Limitations & Future Work

  • Diminishing returns on strong baselines: Modest gains on Qwen-Edit suggest that once a model is highly optimized, the benefits of RM-driven RL may saturate.
  • Evaluation Bias: The overall score O is evaluated by GPT-4.1, which may have its own biases.

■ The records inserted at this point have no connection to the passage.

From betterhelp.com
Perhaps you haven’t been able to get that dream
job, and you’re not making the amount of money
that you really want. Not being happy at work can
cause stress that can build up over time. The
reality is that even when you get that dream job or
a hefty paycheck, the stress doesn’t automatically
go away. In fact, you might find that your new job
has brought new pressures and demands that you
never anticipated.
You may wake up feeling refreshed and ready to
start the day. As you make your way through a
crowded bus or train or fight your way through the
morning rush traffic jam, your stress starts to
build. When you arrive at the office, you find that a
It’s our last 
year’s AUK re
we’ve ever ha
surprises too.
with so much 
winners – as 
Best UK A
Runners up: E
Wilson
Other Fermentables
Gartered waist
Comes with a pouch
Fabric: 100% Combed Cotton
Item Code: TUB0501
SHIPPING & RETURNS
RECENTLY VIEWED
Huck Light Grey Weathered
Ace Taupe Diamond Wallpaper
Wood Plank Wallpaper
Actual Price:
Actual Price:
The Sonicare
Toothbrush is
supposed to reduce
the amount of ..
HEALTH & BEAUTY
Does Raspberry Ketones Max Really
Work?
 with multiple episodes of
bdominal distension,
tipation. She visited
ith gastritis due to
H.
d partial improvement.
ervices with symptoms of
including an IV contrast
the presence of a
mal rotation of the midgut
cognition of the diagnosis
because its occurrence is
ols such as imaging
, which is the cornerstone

  • Heavy Pipeline: The dependence on multiple strong VLMs for data construction limits reproducibility and ties RRM quality to upstream VLM capabilities.

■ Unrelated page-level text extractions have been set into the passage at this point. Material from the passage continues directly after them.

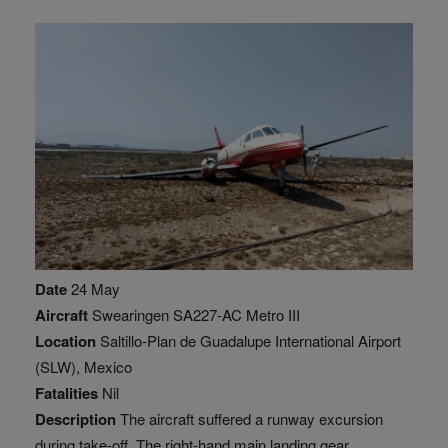
Date
24 May
Aircraft
Swearingen SA227-AC Metro III
Location
Saltillo-Plan de Guadalupe International Airport
(SLW), Mexico
Fatalities
Nil
Description
The aircraft suffered a runway excursion
during take-off. The right-hand main landing gear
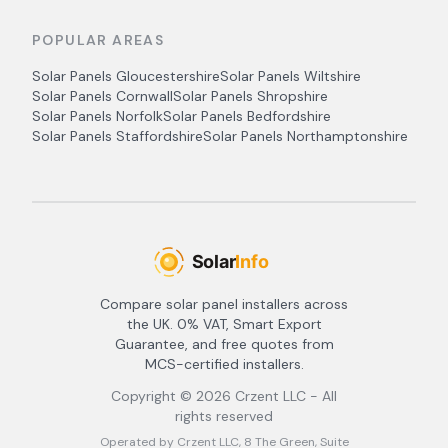
POPULAR AREAS
Solar Panels
Gloucestershire
Solar Panels
Wiltshire
Solar Panels
Cornwall
Solar Panels
Shropshire
Solar Panels
Norfolk
Solar Panels
Bedfordshire
Solar Panels
Staffordshire
Solar Panels
Northamptonshire
Compare solar panel installers across
the UK. 0% VAT, Smart Export
Guarantee, and free quotes from
MCS-certified installers.
Copyright ©
2026
Crzent LLC - All
rights reserved
Operated by Crzent LLC, 8 The Green, Suite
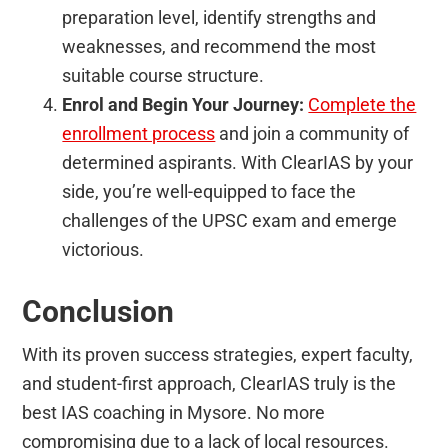
preparation level, identify strengths and
weaknesses, and recommend the most
suitable course structure.
Enrol and Begin Your Journey:
Complete the
enrollment process
and join a community of
determined aspirants. With ClearIAS by your
side, you’re well-equipped to face the
challenges of the UPSC exam and emerge
victorious.
Conclusion
With its proven success strategies, expert faculty,
and student-first approach, ClearIAS truly is the
best IAS coaching in Mysore. No more
compromising due to a lack of local resources.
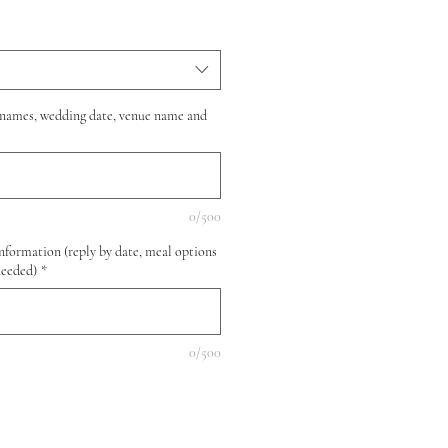
(names, wedding date, venue name and
0/500
nformation (reply by date, meal options
needed)
*
0/500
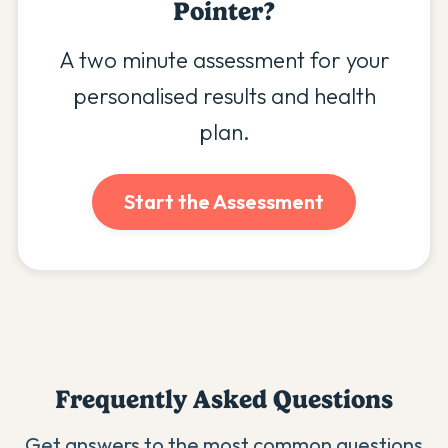
Pointer
?
A two minute assessment for your
personalised results and health
plan.
Start the Assessment
Frequently Asked Questions
Get answers to the most common questions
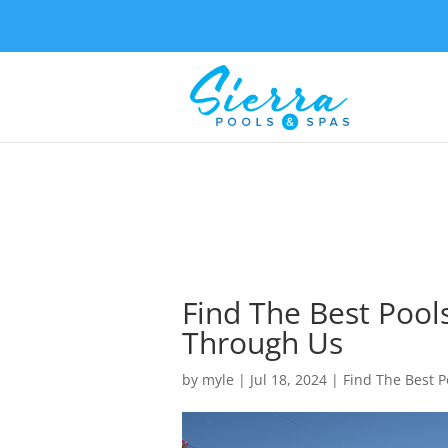
Find The Best Pools
Through Us
by
myle
|
Jul 18, 2024
|
Find The Best P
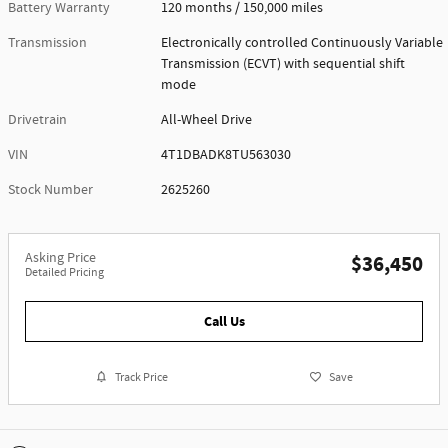
Battery Warranty
120 months / 150,000 miles
Transmission
Electronically controlled Continuously Variable
Transmission (ECVT) with sequential shift
mode
Drivetrain
All-Wheel Drive
VIN
4T1DBADK8TU563030
Stock Number
2625260
Asking Price
$36,450
Detailed Pricing
Call Us
Track Price
Save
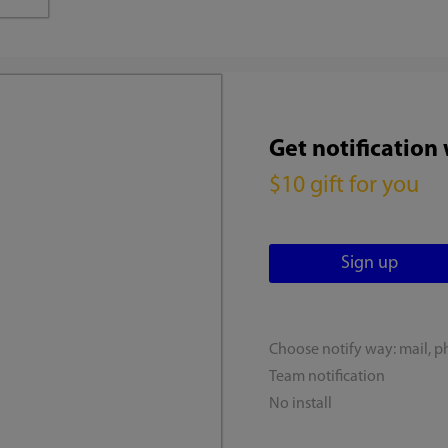
Get notification
$10 gift for you
Choose notify way: mail, p
Team notification
No install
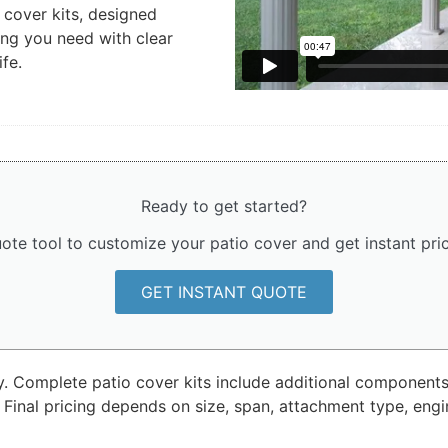
cover kits, designed
ing you need with clear
ife.
Ready to get started?
ote tool to customize your patio cover and get instant pr
GET INSTANT QUOTE
ly. Complete patio cover kits include additional components
 Final pricing depends on size, span, attachment type, eng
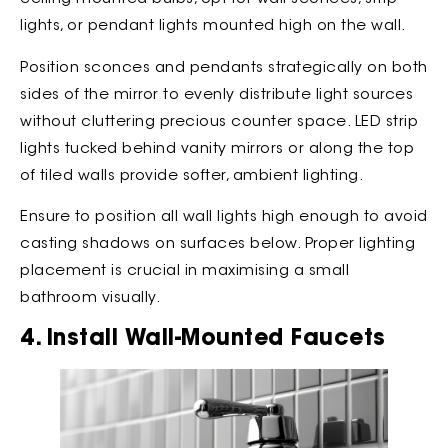
lights, or pendant lights mounted high on the wall.
Position sconces and pendants strategically on both
sides of the mirror to evenly distribute light sources
without cluttering precious counter space. LED strip
lights tucked behind vanity mirrors or along the top
of tiled walls provide softer, ambient lighting.
Ensure to position all wall lights high enough to avoid
casting shadows on surfaces below. Proper lighting
placement is crucial in maximising a small
bathroom visually.
4. Install Wall-Mounted Faucets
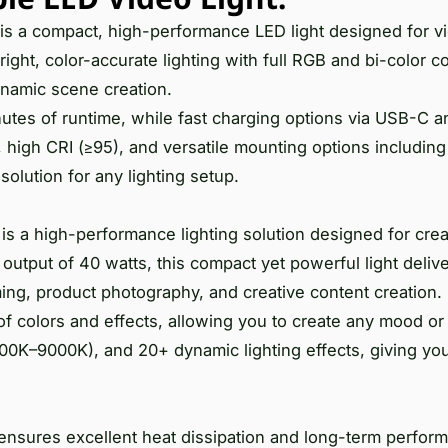
 a compact, high-performance LED light designed for v
right, color-accurate lighting with full RGB and bi-color c
dynamic scene creation.
utes of runtime, while fast charging options via USB-C 
high CRI (≥95), and versatile mounting options including
olution for any lighting setup.
s a high-performance lighting solution designed for cre
tput of 40 watts, this compact yet powerful light delive
ing, product photography, and creative content creation. 
of colors and effects, allowing you to create any mood o
00K–9000K), and 20+ dynamic lighting effects, giving you
it ensures excellent heat dissipation and long-term perfo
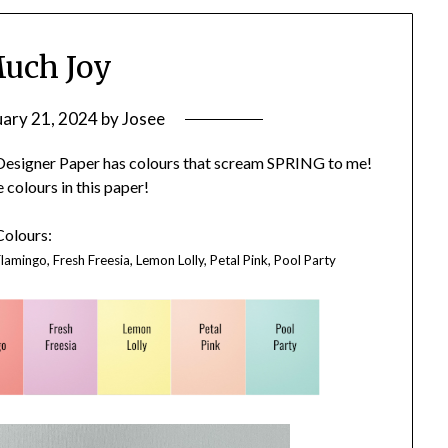
uch Joy
uary 21, 2024
by
Josee
″ Designer Paper has colours that scream SPRING to me!
e colours in this paper!
Colours:
lamingo, Fresh Freesia, Lemon Lolly, Petal Pink, Pool Party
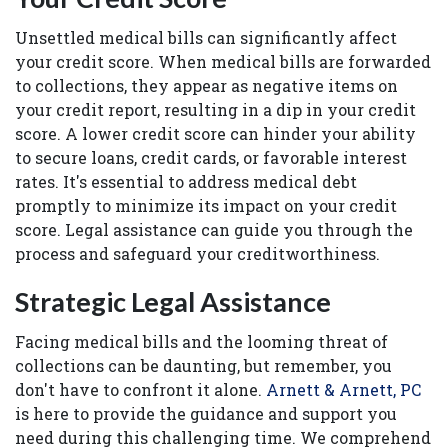
Unsettled medical bills can significantly affect
your credit score. When medical bills are forwarded
to collections, they appear as negative items on
your credit report, resulting in a dip in your credit
score. A lower credit score can hinder your ability
to secure loans, credit cards, or favorable interest
rates. It's essential to address medical debt
promptly to minimize its impact on your credit
score. Legal assistance can guide you through the
process and safeguard your creditworthiness.
Strategic Legal Assistance
Facing medical bills and the looming threat of
collections can be daunting, but remember, you
don't have to confront it alone.
Arnett & Arnett, PC
is here to provide the guidance and support you
need during this challenging time. We comprehend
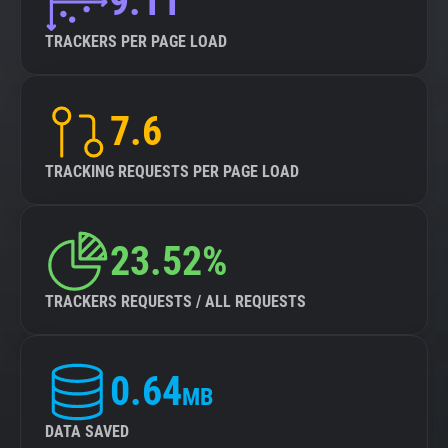
9.11
TRACKERS PER PAGE LOAD
7.6
TRACKING REQUESTS PER PAGE LOAD
23.52%
TRACKERS REQUESTS / ALL REQUESTS
0.64
MB
DATA SAVED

  • Unanalyzed Error Propagation: The quality of principle decomposition dictates the RM's ceiling, yet the impact of decomposition errors isn't fully analyzed.
  • vs. EditScore: EditScore uses direct scalar scoring; RRM uses principle decomposition + CoT, outperforming EditScore-7B (78.2% vs 65.9%).
  • vs. REFL: RRM avoids the instability and reward-hacking risks of differentiable rewards by using black-box GRPO.
  • vs. DPO: While DPO optimizes directly on preferences, GCPO maintains exploration by using group-wise advantages in an RL framework.

Rating

  • Novelty: ⭐⭐⭐⭐ The combination of "Verifier-style RRM + GCPO" is a clear new paradigm for editing RLHF.
  • Experimental Thoroughness: ⭐⭐⭐⭐ Comprehensive evaluation across dual benchmarks and model families.
  • Writing Quality: ⭐⭐⭐⭐ Logical flow from motivation to application; clear capacity comparison tables.
  • Value: ⭐⭐⭐⭐ Provides a reusable reward modeling and alignment paradigm for image editing.